Es sind keine weißen Punkte, sondern die Fische wurden immer heller und heller.


Ich dachte zuerst an eine Pilzkrankheit und versuchte es mit MediFin.
2x im Abstand von 8 Tagen, jeweils 250 ml.
Doch das Sterben geht weiter. Zwischenzeitlich 7 Stück.

Meine Wasserwerte: Mit Tetra „5 in ein“ getestet
NO3    fast 0
NO2    fast 0
GH      ca. 16
KH      ca. 20
Ph        ca. 8,4

Was könnte die Ursache des Fischsterbens sein?


----------



## sigfra (27. Juni 2007)

*AW: Großes Fischsterben*

Hallo Volker...

das ist natürlich weniger schön... soetwas zu lesen...  

... wenn deine Fische springen... und sich unter dem Wasserfall aufhalten...
dann tipp ich mal auf irgendwelche Parasiten, welche deine Fische ganz schön plagen... du solltest meiner Meinung nach so schnerll wie möglich nen Abstrich machen und untersuchen lassen, was bzw. wer das Problem ist...
noch sicherer wäre es, nen Fischdoc an den Teich zu holen... 


... im übrigen.. ist aber nur meine Meinung... bei 5000 Litern ca 30 fische... darunter auch noch Koi... da mußte über kurz oder lang so ein Knall kommen... definitiv zu viele Fische auf die geringe Wassermenge... 

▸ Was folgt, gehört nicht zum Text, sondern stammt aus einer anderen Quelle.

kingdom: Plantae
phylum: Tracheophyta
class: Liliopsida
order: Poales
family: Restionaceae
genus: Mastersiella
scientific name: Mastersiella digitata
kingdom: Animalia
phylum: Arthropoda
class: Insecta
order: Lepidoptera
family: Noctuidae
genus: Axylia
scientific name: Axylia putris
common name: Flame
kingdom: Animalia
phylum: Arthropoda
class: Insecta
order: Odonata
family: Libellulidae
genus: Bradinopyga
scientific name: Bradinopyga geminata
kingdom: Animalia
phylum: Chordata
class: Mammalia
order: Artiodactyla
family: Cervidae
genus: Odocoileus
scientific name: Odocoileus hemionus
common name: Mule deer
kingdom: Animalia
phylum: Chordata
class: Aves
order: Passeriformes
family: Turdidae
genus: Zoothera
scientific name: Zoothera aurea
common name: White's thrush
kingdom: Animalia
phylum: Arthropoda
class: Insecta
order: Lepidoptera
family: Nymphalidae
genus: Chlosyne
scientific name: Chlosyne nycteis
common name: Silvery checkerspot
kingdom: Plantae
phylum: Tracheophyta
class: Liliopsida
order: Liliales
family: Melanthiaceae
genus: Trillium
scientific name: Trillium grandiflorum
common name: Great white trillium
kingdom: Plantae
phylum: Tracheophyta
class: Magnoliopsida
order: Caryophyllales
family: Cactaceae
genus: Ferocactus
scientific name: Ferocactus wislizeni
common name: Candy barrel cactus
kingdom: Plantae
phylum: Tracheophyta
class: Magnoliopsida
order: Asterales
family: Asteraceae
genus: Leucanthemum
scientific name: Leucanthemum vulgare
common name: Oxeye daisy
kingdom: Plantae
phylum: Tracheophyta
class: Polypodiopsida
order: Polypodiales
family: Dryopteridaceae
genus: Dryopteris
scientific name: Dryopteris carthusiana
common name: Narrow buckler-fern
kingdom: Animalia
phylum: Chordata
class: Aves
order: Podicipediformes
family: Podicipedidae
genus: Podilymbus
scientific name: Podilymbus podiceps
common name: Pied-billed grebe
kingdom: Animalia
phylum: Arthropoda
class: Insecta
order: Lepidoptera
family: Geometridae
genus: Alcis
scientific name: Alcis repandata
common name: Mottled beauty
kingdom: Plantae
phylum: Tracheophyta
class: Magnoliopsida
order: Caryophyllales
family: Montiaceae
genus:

... noch etwas... auch Frösche können einen Fischbestand ausrotten bzw. schwächen, da auch diese Lebewesen massiv Parasiten in den Teich bringen... so ist zumindest meine Kenntnis...
aber es werden sich mit Sicherheit noch unsere Experten melden... 
trotzdem viel Glück... 

... trotzdem würde ich nen Fischdoc so schnell wie möglich holen...
... und nur auf Vedacht hin irgendein Mittel in den Teich kippen...  das bringt auch nichts... ob deine Muscheln das überleben, ist nicht sicher... leider...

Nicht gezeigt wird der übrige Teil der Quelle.